11 KALEMDEN 9'U YÜKSELDİ
GSYH’yi oluşturan faaliyetler incelendiğinde, 11 kalemin 9'unda yükseliş, 2'sinde düşüş yaşandı. Yılın ilk çeyreğinde inşaat sektörü toplam katma değeri yüzde 7,3, bilgi ve iletişim faaliyetleri yüzde 6,1, diğer hizmet faaliyetleri yüzde 4,7, mesleki, idari ve destek hizmet faaliyetleri yüzde 4, gayrimenkul faaliyetleri yüzde 2,4, ürün üzerindeki vergiler eksi sübvansiyonlar yüzde 1,8, hizmetler yüzde 1,3, finans ve sigorta faaliyetleri yüzde 0,5 ve kamu yönetimi, eğitim, insan sağlığı ve sosyal hizmet faaliyetleri yüzde 0,3 artış gösterdi. Tarımda yüzde 2 ve sanayide yüzde 1,8 daralma dikkat çekti.
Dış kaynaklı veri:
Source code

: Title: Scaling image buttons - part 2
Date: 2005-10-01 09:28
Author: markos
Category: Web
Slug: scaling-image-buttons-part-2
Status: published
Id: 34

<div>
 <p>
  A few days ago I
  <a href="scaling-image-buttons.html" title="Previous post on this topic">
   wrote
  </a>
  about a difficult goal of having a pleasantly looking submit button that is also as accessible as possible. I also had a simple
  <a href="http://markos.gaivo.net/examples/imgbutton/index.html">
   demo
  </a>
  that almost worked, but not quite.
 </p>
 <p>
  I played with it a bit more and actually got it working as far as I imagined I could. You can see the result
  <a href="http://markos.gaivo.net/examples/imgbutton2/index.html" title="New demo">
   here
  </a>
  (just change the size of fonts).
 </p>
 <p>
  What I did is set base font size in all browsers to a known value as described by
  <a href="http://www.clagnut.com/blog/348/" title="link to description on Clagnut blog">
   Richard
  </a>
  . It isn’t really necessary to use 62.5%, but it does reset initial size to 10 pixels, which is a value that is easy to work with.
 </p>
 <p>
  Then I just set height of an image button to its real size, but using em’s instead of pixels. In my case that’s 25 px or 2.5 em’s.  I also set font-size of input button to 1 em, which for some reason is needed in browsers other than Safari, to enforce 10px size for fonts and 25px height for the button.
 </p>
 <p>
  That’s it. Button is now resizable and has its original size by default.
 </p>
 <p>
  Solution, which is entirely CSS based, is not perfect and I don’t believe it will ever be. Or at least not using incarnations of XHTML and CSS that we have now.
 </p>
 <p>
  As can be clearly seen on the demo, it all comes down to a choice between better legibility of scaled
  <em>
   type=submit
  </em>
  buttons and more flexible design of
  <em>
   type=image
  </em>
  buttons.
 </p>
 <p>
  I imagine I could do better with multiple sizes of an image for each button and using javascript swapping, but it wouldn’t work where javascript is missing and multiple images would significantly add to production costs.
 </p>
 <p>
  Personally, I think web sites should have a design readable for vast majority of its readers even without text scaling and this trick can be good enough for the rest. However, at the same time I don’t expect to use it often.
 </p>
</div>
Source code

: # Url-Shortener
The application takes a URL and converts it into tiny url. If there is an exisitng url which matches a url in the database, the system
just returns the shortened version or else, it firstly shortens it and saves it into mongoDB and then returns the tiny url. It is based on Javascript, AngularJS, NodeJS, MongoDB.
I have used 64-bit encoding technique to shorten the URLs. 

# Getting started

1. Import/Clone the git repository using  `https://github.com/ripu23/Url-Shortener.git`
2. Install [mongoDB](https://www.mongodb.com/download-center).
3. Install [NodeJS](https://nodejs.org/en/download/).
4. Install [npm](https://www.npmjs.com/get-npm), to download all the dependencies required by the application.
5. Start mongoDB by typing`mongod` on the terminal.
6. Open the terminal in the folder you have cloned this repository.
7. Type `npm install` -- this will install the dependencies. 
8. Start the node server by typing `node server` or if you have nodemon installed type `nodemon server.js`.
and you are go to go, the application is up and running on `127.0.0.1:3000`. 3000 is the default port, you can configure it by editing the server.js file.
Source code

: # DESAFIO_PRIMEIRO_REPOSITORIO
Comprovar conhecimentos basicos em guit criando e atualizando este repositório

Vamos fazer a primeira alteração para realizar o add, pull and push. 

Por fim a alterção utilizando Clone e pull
TÜKETİM HARCAMASI HIZ KESMEDİ
Mevsim ve takvim etkilerinden arındırılmış GSYH'nin de önceki çeyreğe göre bakıldığında yüzde 1 arttığı gözlendi. Takvim etkisinden arındırılmış GSYH'deki büyüme ise ilk çeyrekte geçen yılın aynı çeyreğine göre yüzde 2,7 olarak hesaplandı. Yerleşik hane halklarının tüketim harcamaları yüzde 2 yükseldi. Devletin nihai tüketim harcamaları yüzde 1,2, gayrisafi sabit sermaye oluşumu da yüzde 2,1 artış kaydetti. Mal ve hizmet ihracatı, yılın birinci çeyreğinde geçen yılın aynı çeyreğine göre yüzde 0,01 azalırken, ithalatı yüzde 3,0 arttı. İş gücü ödemeleri söz konusu dönemde yüzde 42,9, net işletme artığı/karma gelir yüzde 31,2 artış gösterdi.
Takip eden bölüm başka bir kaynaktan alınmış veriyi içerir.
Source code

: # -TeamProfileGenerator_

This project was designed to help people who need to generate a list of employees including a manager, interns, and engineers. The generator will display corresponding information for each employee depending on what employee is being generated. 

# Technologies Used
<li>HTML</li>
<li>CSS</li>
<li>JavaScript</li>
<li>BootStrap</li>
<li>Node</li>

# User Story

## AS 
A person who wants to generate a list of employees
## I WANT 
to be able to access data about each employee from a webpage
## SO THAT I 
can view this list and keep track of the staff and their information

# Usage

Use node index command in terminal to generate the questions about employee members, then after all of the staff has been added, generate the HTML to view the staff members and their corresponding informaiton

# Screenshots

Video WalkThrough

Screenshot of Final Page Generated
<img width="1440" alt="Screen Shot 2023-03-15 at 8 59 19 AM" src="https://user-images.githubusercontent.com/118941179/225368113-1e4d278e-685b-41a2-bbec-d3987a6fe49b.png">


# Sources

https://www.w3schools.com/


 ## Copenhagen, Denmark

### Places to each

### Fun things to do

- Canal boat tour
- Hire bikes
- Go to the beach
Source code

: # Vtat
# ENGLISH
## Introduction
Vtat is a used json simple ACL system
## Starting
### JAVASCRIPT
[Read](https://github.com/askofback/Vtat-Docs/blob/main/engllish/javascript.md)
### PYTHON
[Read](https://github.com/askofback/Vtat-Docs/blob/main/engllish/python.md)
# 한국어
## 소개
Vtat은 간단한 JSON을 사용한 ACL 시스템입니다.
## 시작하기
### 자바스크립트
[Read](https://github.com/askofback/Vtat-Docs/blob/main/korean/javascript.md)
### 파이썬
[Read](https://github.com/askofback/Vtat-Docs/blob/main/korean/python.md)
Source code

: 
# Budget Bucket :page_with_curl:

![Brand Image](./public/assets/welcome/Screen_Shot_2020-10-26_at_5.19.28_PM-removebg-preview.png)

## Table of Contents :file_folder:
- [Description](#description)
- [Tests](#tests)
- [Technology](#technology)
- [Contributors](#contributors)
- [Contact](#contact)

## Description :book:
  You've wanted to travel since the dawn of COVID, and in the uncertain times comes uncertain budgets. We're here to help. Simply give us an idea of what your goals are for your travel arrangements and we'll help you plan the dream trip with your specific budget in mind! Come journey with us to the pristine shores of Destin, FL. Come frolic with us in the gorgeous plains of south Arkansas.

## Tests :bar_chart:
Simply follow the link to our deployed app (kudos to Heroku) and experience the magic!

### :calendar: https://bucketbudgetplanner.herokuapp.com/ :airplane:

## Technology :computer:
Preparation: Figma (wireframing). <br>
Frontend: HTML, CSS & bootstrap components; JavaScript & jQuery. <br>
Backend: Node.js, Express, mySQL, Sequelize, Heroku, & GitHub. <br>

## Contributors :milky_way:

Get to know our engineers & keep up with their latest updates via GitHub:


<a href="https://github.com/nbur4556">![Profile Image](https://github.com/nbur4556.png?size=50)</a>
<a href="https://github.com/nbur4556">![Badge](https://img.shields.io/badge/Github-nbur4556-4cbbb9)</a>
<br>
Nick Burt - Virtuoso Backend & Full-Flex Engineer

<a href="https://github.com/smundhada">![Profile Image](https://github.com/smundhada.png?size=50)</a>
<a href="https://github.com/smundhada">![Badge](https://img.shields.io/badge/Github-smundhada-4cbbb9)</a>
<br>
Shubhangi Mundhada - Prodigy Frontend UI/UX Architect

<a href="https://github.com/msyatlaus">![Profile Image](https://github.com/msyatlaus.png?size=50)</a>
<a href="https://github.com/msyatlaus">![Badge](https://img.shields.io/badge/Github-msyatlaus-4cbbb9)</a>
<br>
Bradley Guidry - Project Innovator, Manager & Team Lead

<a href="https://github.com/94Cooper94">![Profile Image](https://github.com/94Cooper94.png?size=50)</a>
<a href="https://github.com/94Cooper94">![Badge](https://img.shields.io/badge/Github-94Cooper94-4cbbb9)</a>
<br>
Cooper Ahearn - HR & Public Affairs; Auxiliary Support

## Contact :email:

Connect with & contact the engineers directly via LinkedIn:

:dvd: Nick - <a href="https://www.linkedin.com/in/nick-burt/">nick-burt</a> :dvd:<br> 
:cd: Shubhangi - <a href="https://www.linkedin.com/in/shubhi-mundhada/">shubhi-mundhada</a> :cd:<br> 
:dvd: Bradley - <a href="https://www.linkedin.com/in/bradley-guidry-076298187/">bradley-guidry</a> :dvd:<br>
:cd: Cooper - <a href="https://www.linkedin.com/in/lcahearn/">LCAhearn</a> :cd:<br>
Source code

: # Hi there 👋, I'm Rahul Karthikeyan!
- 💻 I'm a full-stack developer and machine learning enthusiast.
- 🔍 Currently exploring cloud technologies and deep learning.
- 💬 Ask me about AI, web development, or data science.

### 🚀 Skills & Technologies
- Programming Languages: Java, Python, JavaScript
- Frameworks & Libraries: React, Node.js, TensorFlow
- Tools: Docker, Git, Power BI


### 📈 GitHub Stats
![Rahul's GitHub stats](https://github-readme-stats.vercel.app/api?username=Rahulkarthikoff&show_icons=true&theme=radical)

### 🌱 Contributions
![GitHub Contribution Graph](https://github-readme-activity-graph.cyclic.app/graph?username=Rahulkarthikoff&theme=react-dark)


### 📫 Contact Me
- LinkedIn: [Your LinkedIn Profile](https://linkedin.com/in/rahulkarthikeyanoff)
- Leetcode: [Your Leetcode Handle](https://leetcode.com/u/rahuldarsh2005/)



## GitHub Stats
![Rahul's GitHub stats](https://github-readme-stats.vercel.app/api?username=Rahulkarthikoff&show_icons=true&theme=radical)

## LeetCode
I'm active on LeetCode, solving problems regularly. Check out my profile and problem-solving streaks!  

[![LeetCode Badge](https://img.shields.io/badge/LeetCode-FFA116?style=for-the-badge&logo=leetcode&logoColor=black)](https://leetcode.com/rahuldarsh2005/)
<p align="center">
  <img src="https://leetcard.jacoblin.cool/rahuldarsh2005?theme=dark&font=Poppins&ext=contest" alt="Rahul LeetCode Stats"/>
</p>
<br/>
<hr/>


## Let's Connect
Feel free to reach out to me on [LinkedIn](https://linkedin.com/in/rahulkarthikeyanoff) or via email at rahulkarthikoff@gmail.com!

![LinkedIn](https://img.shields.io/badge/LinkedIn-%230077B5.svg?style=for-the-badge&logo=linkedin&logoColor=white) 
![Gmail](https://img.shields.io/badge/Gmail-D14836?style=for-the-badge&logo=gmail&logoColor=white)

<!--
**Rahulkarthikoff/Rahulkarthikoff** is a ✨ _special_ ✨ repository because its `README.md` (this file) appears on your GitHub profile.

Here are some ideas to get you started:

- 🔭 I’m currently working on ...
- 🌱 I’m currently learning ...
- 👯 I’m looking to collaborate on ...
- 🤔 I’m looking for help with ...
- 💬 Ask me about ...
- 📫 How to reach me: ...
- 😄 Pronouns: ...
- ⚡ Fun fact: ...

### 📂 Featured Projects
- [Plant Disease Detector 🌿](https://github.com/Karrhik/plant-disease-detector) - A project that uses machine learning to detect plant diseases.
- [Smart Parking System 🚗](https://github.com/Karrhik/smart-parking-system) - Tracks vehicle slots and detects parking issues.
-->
GEREKLİ TEDBİRLERİ ALIYORUZ
Hazine ve Maliye Bakanı Mehmet Şimşek, 2025 yılı ilk çeyrek büyüme verilerine ilişkin sosyal medya platformu üzerinden açıklamalarda bulundu. Şimşek, Türkiye ekonomisinin ılımlı bir büyüme süreci içinde olduğunu ve dezenflasyonun devam ettiğini vurguladı. Bakan Şimşek, paylaşımında şu ifadelere yer verdi: "İlk çeyrekte büyüme yıllık yüzde 2 olarak gerçekleşti. Cari açığın milli gelire oranı yıllık yüzde 0,9 ile sürdürülebilir seviyesini korudu. Dezenflasyon sürecinde ortaya çıkabilecek etkilere yönelik gereken tedbirleri bütüncül bir yaklaşımla hızla devreye alıyor; yatırımı, istihdamı, üretimi ve ihracatı destekliyoruz. Programımızla ekonomimizin dayanıklılığını ve dinamizmini artırarak sürdürülebilir yüksek büyümenin temellerini güçlendiriyoruz."
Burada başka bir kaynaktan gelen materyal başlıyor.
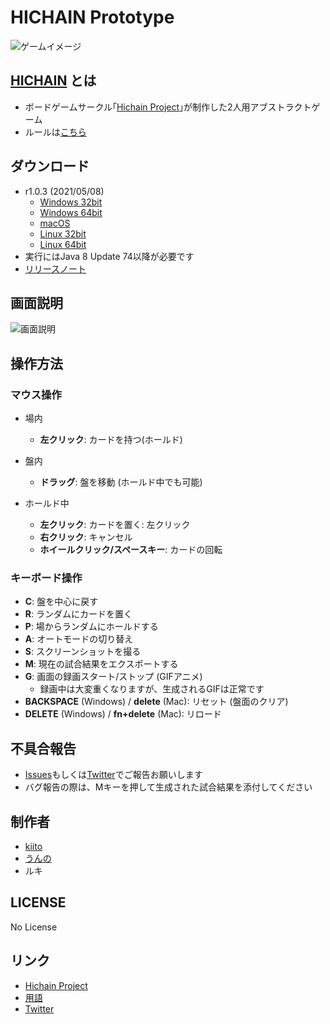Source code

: # HICHAIN Prototype

![ゲームイメージ](https://github.com/hichain/hichain-prototype/blob/master/images/playing3.gif)

## [HICHAIN](https://hichain.jp/hichain/) とは
+ ボードゲームサークル｢[Hichain Project](https://hichain.jp)｣が制作した2人用アブストラクトゲーム
+ ルールは[こちら](https://hichain.jp/hichain/)

## ダウンロード
  + r1.0.3 (2021/05/08)
    + [Windows 32bit](https://github.com/hichain/hichain-prototype/releases/download/r1.0.3/hichain-prototype_r1.0.3_win32.zip)
    + [Windows 64bit](https://github.com/hichain/hichain-prototype/releases/download/r1.0.3/hichain-prototype_r1.0.3_win64.zip)
    + [macOS](https://github.com/hichain/hichain-prototype/releases/download/r1.0.3/hichain-prototype_r1.0.3_macos.zip)
    + [Linux 32bit](https://github.com/hichain/hichain-prototype/releases/download/r1.0.3/hichain-prototype_r1.0.3_linux32.zip)
    + [Linux 64bit](https://github.com/hichain/hichain-prototype/releases/download/r1.0.3/hichain-prototype_r1.0.3_linux64.zip)
  + 実行にはJava 8 Update 74以降が必要です
  + [リリースノート](https://github.com/hichain/hichain-prototype/releases)

## 画面説明
![画面説明](https://raw.githubusercontent.com/hichain/hichain-prototype/master/images/description.png)

## 操作方法
### マウス操作
+ 場内
  + **左クリック**: カードを持つ(ホールド)
+ 盤内
  + **ドラッグ**: 盤を移動 (ホールド中でも可能)

+ ホールド中
  + **左クリック**: カードを置く: 左クリック
  + **右クリック**: キャンセル
  + **ホイールクリック/スペースキー**: カードの回転

### キーボード操作
+ **C**:  盤を中心に戻す
+ **R**:  ランダムにカードを置く
+ **P**:  場からランダムにホールドする
+ **A**:  オートモードの切り替え
+ **S**:  スクリーンショットを撮る
+ **M**:  現在の試合結果をエクスポートする
+ **G**:  画面の録画スタート/ストップ (GIFアニメ)
  + 録画中は大変重くなりますが、生成されるGIFは正常です
+ **BACKSPACE** (Windows) / **delete** (Mac): リセット (盤面のクリア)
+ **DELETE** (Windows) / **fn+delete** (Mac): リロード

## 不具合報告
+ [Issues](https://github.com/hichain/hichain-prototype/issues)もしくは[Twitter](https://twitter.com/hichain_game)でご報告お願いします
+ バグ報告の際は、Mキーを押して生成された試合結果を添付してください

## 制作者
+ [kiito](https://github.com/kiito1000)
+ [うんの](https://github.com/funi)
+ ルキ

## LICENSE

No License

## リンク
+ [Hichain Project](https://hichain.jp)
+ [用語](https://scrapbox.io/hichain/)
+ [Twitter](https://twitter.com/hichain_game)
İş dünyası ilk çeyrek büyüme rakamlarını değerlendirdi.
TALEBİ SOĞUTMANIN TÜM BEDELİ SANAYİCİYE YÜKLENMEMELİ
İstanbul Ticaret Odası (İTO) Başkanı Şekib Avdagiç:
Büyüme tablosunda sanayideki yüzde 1,8, tarımda ise yüzde 2’lik gerileme ciddi sinyaller içeriyor. Aynı şekilde makina-teçhizat yatırımlarında da 1,8’lik daralma mevcut. İhracatın yatay seviyede kaldığını, ithalatın yüzde 3 arttığını görüyoruz. İç talebi soğutmanın tüm bedeli sanayiciye yüklenmemeli. Büyüme kompozisyonumuzu sanayi ve ihracat ağırlıklı yapıdan uzaklaştırmamalıyız.
SIKI PARA POLİTİKASI TEK BAŞINA YETERLİ ENSTRÜMAN DEĞİL
Müstakil Sanayici ve İşadamları Derneği (MÜSİAD) Genel Başkanı Burhan Özdemir:
Sıkı para politikası, enflasyonla mücadelede tek başına yeterli bir enstrüman olarak görülmemeli. Üretimde verimliliğin daha da artırılması, yerli teknolojilerin desteklenmeye devam edilmesi ve başta kamu kaynaklarında olmak üzere tasarrufun bütün ekonomik aktörleri kapsayacak şekilde teşvik edilmesi gibi uzun vadeli hedeflerimizi daha keskin hale getirmeliyiz."
FİNANS MALİYETLERİ OLUMSUZ ETKİLEDİ
Dış Ekonomik İlişkiler Kurulu (DEİK) Başkanı Nail Olpak:
Tarım ve sanayi dışında diğer sektörlerin pozitif katkı verdiği görülüyor. Talepte ise mal ve hizmet ihracatı küçük de olsa daralma gösterirken, yurt içi talepteki büyümenin geçmiş yıllara göre önemli ölçüde azalarak %2'ye kadar gerilediği, yatırımların ise muhtemel inşaat sektörü kaynaklı olmak üzere %2,1 arttığı görülmektedir. Başta finansman maliyetleri ile finansmana erişim sıkıntısı olmak üzere düşük talep ve yaşanan maliyet artışları, sektörün istihdamını da olumsuz etkilemeye başladı.
İHRACAT MODELİNDEN UZAKLAŞMAYALIM
Türkiye İhracatçılar Meclisi (TİM) Başkanı Mustafa Gültepe:
Büyümenin bileşenlerine baktığımızda, üretim ve ihracat temelli bir büyüme modelinden giderek uzaklaştığımızı görüyoruz. Tüketimle büyür, ihracatla kalkınırız. Tüketimle sağlanan büyüme, ne yazık ki sürdürülebilir değil. Büyümenin sürdürülebilir şekilde artması için ihracatımızın pozitif seyretmesi gerekiyor.
İNŞAATIN YÜZDE 7,3'LÜK KATKISI İTİCİ GÜÇ OLDU
Türkiye Müteahhitler Birliği (TMB) Başkanı Erdal Eren:
Büyümeye en önemli katkı yüzde 7,3 ile inşaat sektöründen gelmiştir. Son üç çeyrekte sektörümüzün büyümesi ülke ekonomimiz için de itici güç olmuş ve ülke ekonomimiz inşaat sektörünün ivmesiyle büyümüştür.